WPA2 is designed to improve the security of Wi-Fi connections by requiring the use of stronger wireless encryption than WPA requires. Specifically, WPA2 does not allow the use of an algorithm called Temporal Key Integrity Protocol (TKIP) that is known to have security holes and limitations.

When You Have to Choose

Many older wireless routers for home networks support both WPA and WPA2 technology, and administrators must choose which one to run. WPA2 is the simpler, safer choice.

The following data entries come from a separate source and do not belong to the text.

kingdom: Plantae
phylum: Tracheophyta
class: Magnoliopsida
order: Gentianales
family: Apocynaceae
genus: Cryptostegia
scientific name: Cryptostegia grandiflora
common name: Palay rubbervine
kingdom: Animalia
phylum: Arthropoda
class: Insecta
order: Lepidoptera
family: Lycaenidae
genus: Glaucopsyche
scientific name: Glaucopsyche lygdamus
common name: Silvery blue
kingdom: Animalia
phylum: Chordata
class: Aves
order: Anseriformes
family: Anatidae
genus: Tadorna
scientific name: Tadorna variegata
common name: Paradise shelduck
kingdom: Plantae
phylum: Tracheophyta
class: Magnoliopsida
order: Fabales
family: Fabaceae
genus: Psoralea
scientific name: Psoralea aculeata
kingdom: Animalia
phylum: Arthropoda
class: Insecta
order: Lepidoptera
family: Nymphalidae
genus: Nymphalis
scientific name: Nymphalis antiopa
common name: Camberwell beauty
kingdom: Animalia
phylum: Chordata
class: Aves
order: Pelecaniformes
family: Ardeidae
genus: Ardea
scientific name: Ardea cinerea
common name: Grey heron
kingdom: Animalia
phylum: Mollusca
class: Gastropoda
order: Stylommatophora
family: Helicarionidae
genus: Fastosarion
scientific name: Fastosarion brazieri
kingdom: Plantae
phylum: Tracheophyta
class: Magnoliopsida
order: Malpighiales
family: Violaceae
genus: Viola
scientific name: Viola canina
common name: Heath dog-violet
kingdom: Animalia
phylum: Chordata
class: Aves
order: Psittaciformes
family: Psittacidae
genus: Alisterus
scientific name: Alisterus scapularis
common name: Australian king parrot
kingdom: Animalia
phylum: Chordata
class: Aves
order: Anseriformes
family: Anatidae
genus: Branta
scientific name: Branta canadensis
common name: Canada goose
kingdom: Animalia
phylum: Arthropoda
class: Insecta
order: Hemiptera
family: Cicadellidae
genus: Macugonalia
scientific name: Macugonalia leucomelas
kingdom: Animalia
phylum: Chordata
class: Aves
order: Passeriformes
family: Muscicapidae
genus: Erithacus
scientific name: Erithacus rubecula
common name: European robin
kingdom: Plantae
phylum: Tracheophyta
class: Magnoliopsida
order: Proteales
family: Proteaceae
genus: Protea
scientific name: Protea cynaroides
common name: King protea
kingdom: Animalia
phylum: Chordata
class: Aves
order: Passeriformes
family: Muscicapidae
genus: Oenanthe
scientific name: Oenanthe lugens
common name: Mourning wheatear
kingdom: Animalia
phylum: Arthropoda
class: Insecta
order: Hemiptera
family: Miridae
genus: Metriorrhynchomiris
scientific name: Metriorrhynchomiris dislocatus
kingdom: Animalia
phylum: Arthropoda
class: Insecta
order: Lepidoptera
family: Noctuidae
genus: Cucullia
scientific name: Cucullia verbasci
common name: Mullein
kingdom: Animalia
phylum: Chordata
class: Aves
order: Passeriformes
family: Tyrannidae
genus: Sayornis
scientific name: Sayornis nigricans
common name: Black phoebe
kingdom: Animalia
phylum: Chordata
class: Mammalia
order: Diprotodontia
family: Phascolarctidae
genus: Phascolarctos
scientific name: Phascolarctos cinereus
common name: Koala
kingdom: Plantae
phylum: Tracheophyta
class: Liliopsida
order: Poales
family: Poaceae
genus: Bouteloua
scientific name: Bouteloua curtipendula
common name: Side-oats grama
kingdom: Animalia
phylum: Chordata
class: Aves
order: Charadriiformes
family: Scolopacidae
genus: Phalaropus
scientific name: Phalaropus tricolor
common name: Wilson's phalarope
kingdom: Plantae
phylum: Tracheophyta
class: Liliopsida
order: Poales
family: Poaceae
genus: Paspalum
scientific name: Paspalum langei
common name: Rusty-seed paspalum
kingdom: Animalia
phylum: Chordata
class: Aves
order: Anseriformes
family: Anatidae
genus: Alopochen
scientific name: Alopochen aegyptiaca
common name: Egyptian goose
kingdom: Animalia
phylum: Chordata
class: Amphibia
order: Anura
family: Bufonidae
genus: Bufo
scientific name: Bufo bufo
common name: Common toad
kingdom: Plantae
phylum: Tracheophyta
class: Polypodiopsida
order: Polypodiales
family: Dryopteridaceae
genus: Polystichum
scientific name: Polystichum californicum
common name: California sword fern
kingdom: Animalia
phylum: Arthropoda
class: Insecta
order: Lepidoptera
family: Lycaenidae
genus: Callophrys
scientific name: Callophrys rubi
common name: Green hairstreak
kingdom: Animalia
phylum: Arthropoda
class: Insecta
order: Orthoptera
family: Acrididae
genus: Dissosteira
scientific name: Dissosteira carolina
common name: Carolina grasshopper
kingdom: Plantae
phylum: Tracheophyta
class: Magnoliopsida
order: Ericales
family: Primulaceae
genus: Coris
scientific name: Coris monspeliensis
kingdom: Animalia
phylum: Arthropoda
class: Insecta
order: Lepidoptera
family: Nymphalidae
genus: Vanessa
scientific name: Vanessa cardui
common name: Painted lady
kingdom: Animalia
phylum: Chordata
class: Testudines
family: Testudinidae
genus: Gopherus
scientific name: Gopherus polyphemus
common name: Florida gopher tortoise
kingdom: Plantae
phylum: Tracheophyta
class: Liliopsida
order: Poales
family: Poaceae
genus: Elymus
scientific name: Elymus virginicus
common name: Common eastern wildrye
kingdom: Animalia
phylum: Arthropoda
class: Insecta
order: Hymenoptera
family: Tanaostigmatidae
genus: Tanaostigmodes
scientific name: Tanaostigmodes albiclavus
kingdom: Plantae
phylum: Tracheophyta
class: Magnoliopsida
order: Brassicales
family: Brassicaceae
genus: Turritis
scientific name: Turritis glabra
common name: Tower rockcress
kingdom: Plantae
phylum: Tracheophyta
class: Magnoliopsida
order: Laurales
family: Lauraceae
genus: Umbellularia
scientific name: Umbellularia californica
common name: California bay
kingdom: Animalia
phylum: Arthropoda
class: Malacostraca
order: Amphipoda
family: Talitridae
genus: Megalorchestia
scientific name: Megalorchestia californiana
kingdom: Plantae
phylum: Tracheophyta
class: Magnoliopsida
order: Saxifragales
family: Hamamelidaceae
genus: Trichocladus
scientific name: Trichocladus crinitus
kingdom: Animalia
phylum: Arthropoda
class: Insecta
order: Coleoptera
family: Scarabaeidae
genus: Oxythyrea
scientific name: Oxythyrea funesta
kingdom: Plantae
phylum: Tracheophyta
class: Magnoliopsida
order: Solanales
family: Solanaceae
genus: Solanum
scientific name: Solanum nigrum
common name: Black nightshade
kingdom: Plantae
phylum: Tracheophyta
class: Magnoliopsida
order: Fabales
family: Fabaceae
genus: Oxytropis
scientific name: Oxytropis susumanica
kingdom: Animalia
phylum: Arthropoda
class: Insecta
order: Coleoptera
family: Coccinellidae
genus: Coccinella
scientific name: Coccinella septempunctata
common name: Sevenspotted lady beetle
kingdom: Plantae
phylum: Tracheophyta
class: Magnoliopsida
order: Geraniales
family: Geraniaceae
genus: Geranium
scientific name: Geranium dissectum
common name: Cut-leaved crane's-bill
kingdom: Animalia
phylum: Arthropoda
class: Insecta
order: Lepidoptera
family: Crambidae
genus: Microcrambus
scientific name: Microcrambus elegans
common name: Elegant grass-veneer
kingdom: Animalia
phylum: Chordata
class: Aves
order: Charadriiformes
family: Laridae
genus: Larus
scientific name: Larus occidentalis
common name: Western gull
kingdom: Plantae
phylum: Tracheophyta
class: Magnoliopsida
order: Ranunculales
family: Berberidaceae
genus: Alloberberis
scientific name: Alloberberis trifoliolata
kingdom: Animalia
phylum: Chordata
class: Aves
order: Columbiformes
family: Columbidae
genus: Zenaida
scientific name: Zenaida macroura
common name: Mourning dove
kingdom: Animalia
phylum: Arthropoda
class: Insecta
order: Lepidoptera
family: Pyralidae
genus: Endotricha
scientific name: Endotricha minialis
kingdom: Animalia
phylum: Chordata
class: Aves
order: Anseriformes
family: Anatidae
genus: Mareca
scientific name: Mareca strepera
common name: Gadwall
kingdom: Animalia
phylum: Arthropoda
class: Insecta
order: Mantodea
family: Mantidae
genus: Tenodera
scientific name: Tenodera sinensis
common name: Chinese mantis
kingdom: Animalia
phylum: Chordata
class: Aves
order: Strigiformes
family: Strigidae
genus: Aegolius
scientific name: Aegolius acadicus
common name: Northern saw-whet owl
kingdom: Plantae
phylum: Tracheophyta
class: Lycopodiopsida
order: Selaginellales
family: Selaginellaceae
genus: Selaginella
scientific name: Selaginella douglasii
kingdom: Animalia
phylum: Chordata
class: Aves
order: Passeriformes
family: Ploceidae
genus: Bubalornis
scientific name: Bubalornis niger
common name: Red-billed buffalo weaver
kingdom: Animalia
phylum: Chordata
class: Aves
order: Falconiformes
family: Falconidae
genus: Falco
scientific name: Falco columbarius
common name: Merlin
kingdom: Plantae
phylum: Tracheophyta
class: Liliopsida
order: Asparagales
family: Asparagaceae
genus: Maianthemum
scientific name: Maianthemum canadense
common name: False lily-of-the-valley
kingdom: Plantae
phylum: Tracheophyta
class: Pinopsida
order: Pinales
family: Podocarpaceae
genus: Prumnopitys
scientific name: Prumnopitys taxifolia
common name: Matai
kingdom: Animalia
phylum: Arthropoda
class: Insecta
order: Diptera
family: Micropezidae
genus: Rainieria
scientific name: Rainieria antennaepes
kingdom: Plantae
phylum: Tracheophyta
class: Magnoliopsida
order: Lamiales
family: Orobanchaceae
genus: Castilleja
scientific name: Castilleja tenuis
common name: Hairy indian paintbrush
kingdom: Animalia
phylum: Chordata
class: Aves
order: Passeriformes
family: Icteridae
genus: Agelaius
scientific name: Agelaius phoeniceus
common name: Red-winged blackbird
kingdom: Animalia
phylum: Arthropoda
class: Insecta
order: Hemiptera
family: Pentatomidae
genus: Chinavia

Some techies point out that using WPA2 requires Wi-Fi hardware to work harder while running the more advanced encryption algorithms, which can theoretically slow down the network's overall performance more than running WPA. Since its introduction, though, WPA2 technology has proven its value and continues to be recommended for use on wireless home networks. The performance impact of WPA2 is negligible.

Passwords

Another difference between WPA and WPA2 is the length of their passwords. WPA2 requires you to enter a longer password than WPA requires. The shared password only has to be entered one time on the devices that access the router, but it provides an additional layer of protection from people who would crack your network if they could.

Business Considerations

WPA2 comes in two versions: WPA2-Personal and WPA2-Enterprise. The difference lies in the shared password that is used in WPA2-Personal. Corporate Wi-Fi should not use WPA or WPA2-Personal. The Enterprise version eliminates the shared password and instead assigns unique credentials to each employee and device. This protects the company from damage that a departing employee could do.